Dimitrios Brinkmann [01:00:06]: And what are you doing just printing them out and having people label this? How do you go about this? And I imagine it's all offline. It's not in the moment.
Satish Bhambri [01:00:18]: Okay, yeah, yeah, it's all offline. Yeah. And it's not like, of course not manual, I mean prototypes, yes, we started to look into each and everything like debugging, like manually. But as I mentioned, recall is the one parameter that we use at the time of document.
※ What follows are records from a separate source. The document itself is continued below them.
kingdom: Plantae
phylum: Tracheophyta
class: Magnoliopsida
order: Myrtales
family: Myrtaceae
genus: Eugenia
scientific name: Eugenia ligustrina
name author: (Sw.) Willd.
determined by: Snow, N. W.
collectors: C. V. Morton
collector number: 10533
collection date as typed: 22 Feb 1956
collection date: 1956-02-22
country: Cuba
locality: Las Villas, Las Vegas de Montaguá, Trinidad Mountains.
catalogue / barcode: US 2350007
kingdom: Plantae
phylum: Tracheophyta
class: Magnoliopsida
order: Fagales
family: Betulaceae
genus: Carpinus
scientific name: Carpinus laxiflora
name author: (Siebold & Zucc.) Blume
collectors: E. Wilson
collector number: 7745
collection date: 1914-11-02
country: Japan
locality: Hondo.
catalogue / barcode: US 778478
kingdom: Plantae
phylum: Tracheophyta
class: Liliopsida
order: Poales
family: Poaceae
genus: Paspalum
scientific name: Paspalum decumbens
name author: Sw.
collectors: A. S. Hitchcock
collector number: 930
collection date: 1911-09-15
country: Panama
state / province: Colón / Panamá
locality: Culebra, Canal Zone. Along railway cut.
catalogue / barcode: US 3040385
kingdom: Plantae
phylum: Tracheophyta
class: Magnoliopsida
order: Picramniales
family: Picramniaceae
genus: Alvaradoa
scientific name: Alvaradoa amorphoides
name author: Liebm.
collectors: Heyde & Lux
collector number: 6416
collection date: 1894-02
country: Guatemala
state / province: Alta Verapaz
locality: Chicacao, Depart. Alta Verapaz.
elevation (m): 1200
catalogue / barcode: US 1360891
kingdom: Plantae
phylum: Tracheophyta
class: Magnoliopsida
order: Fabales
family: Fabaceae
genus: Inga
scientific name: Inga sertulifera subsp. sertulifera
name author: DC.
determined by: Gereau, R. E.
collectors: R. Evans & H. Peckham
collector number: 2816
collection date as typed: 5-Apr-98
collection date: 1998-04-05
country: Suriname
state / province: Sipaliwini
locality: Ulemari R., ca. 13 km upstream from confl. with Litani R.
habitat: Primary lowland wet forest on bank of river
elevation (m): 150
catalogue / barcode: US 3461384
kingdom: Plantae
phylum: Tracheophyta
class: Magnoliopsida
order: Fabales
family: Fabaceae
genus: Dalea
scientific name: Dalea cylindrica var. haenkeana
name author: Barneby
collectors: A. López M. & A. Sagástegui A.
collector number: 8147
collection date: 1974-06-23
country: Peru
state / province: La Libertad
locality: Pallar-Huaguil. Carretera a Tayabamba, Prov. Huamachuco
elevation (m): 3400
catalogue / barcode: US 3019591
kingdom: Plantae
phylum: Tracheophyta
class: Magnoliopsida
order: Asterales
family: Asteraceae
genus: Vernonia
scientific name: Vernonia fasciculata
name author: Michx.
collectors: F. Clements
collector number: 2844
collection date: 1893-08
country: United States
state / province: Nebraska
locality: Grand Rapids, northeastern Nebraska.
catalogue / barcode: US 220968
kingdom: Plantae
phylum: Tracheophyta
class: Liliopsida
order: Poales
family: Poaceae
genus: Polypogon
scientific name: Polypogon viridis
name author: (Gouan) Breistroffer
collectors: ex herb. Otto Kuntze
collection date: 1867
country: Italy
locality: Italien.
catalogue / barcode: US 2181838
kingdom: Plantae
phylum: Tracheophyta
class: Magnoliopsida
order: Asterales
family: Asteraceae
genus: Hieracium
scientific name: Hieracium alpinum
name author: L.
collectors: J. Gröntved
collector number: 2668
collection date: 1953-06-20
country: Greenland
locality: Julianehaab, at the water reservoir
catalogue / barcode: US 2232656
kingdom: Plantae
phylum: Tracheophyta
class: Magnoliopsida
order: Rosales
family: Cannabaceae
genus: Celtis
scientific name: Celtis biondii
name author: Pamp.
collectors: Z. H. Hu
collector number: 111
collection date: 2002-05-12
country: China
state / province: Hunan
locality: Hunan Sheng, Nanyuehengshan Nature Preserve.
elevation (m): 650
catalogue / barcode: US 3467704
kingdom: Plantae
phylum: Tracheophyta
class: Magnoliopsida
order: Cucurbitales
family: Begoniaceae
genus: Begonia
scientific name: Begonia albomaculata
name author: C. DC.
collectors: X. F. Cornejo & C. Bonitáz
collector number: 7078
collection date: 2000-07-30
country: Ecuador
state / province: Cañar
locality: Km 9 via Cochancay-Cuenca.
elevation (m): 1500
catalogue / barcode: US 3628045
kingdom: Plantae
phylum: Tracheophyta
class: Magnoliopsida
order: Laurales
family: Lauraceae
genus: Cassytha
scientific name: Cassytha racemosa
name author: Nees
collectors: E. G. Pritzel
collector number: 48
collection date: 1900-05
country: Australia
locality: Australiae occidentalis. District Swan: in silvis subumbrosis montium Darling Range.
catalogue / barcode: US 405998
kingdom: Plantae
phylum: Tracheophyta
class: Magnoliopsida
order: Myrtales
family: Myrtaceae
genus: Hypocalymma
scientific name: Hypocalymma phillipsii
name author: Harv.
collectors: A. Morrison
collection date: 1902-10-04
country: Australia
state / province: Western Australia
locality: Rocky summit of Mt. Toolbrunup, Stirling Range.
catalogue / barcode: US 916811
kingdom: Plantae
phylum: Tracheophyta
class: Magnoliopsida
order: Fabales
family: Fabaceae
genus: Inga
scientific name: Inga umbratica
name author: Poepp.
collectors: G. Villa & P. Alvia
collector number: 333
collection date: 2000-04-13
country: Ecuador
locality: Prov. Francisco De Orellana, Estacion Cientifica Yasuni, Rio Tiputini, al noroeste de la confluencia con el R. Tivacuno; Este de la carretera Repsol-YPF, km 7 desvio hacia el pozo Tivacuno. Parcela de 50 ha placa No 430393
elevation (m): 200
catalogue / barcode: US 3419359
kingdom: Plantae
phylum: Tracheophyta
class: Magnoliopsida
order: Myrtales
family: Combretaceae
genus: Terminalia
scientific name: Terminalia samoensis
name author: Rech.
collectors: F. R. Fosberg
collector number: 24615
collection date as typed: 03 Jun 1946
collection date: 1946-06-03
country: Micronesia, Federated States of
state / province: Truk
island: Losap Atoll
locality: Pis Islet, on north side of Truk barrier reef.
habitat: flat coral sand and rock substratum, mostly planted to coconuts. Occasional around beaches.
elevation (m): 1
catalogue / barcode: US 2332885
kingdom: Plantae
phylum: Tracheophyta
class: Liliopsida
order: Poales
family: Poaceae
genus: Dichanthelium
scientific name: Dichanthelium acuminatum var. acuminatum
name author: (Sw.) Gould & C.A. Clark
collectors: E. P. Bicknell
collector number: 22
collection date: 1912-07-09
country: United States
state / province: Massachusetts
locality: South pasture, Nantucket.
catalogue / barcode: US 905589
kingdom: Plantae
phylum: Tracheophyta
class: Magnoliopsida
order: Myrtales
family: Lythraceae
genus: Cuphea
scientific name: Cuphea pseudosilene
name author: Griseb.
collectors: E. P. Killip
Satish Bhambri [01:00:41]: Picking for a rack. And good recall means like okay, we are actually picking up the contextually relevant documents over there. And then secondly, for example, how the large language model is performing that is essentially evaluation done based upon the hyper parameters of that large language model. How much of a temperature we are setting, what is the value of K that we are using? Is it producing contextually relevant results or not? And then we also have LLM feedback. So these results are fed into a large language model to get back if they are relevant or not. So it's a feedback module where the content generated by one RAG agent is being fed into another large language model, which gives us the evaluation of that. It's still work in progress.
Dimitrios Brinkmann [01:01:28]: Right?
Satish Bhambri [01:01:28]: Now.
Satish Bhambri [01:01:30]: Again, it's. We don't have like a state of the art methodologies. We're still like getting there. But these three phases are ones like where we.